EXERCISE REQUIREMENTS »
**A.** List every character that the Halloween journal entry below says the narrator or Dan dressed up as.
**B.** Carry the Halloween journal entry below forward, beginning right after its final sentence.

TEXT EXCERPT »
§ §
Journal entry: October 31, 1978 (age 9), Halloween
Now that I’m nine-and-a-half, I’m ready for a real Halloween costume. Back when I was just a kid, Mom used to buy complete, store-bought costumes for my older brother, Dan, and me. They consisted of a plastic mask with a rubber band to go around your head, and a body suit made out of the same kind of plastic that they use for wipe-and-wash tablecloths. My favorite outfit was Scooby-Doo, and Dan’s was Batman. We liked them so much, we wore them on special occasions during other parts of the year, like the night when they show The Wizard of Oz on TV.
But this year, a more in-depth costume (something wicked cool) was called for. Tonight, our parents let Dan and I host our own Halloween party in our basement. There were fourth- and fifth-grade girls there, so I decided to go with the dark and dangerous look of Dracula. Mom created a great costume for me, and she was almost as excited as I was about putting it together. She sewed me a black fabric cape, and helped me put on white, black and red makeup. The only problem with the costume was the black wig. It didn’t have the widow’s peak that Dracula is totally supposed to have. Mom painted one on my forehead with black lipstick, but my red hair kept peeking out between the widow’s peak and the wig. It made me look like I got a bad dye-job at a Transylvanian hair salon.
§ §
EXTRACTED INFORMATION »

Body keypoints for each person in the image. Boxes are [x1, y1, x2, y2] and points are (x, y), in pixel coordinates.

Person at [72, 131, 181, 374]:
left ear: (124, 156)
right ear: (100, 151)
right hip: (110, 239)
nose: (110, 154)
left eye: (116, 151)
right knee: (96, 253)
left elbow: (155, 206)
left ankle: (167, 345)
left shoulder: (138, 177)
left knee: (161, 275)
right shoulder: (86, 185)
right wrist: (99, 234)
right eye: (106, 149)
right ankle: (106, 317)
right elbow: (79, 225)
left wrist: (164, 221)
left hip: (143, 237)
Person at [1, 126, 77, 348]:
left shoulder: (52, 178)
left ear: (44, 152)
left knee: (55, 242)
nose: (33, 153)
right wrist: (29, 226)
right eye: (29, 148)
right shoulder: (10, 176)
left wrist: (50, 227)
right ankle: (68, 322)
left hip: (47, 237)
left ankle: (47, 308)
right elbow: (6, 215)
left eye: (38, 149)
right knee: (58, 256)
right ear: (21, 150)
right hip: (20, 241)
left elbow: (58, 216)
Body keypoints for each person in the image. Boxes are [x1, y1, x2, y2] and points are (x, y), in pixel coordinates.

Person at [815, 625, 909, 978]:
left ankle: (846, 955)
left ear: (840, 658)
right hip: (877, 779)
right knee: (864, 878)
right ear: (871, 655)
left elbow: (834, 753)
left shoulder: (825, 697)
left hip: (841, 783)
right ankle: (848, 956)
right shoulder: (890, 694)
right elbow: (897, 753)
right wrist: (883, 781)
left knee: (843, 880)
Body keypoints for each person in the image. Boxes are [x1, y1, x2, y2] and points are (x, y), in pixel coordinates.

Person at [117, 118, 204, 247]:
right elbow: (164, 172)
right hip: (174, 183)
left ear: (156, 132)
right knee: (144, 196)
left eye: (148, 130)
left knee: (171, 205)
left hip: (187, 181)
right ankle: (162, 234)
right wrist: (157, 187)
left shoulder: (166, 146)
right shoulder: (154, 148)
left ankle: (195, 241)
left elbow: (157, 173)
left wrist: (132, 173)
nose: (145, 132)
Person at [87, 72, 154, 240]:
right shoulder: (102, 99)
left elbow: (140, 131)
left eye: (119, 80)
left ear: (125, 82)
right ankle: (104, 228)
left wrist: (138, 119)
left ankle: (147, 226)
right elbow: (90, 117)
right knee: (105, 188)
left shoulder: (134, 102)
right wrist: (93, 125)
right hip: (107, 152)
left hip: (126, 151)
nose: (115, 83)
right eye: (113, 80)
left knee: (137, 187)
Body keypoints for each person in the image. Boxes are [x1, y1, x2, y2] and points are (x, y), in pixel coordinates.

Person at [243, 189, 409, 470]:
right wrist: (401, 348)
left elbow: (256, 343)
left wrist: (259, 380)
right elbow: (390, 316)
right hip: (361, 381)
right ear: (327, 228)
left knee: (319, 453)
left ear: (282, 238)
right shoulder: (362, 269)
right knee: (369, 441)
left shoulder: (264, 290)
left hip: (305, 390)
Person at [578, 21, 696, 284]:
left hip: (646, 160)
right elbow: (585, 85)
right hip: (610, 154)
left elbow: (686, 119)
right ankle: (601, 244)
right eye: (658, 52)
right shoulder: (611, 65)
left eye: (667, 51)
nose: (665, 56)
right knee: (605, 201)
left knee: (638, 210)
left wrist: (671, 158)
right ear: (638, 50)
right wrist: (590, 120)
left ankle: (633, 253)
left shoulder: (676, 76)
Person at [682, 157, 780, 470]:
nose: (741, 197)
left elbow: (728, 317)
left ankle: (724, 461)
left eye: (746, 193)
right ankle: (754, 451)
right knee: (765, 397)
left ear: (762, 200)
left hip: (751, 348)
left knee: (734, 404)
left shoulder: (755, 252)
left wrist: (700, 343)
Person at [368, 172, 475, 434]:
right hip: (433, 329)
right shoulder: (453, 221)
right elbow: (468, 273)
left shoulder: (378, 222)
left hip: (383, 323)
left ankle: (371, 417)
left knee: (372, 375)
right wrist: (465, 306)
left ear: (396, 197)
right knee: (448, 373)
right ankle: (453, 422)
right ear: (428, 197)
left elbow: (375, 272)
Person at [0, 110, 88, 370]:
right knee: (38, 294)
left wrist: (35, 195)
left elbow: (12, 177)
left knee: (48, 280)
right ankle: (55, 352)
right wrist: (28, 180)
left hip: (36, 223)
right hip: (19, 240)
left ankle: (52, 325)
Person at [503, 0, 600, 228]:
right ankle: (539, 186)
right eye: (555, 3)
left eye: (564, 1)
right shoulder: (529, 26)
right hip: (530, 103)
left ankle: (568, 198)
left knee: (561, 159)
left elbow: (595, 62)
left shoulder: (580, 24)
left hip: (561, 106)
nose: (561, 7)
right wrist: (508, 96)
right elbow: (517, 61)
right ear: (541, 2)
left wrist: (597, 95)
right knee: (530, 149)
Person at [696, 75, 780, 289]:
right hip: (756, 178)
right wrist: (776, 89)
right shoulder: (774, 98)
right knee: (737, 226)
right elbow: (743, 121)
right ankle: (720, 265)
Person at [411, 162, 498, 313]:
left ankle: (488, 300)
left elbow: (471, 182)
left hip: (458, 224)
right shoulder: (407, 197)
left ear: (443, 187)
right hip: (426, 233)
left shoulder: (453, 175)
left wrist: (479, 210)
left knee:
§ §
ANSWERS TO THIS EXERCISE »
**A.** Scooby-Doo, Batman, Dracula

**B.**
For Dan, Mom made a felt clown mask from a sewing kit. To round out the costume, she bought a hard plastic shell that fit over his chest and stomach like a piece of armor. It was painted to look like a clown’s fat, checker-vested torso. I thought Dan’s buddy, Mike Millham, looked a lot cooler. He was dressed like a ‘50s greaser, and it doesn’t get much cooler than dressing like the Fonz. The girls had some great Halloween costumes, too, like Julie Hickok’s old lady and Sharon Sullivan’s bushy-eyebrowed witch. My classmate, Ann O’Rourke – a little red-haired girl – came dressed as Raggedy Ann, a little red-haired girl. I found this puzzling.
Judging by his big-top get-up, I figured Dan didn’t care what the girls thought of his costume. But then again, he was the one who spread the rumor that the party would include a game of “spin the bottle.” This caused something of a stir at St. Thomas Aquinas Elementary, and resulted in one of the girls in Dan’s class being banned from going to a “kissing party.” To prevent a bandwagon effect within the PTA, Dan wrote up and submitted a petition to the girl’s parents, promising that the Halloween party would have no spinning bottles, no postal or medical role-playing, and no inter-gender, two-minute confinements in a closet. The girl’s parents finally relented.
Despite the restrictions, I still managed to have a good time. A fourth-grade good time, that is.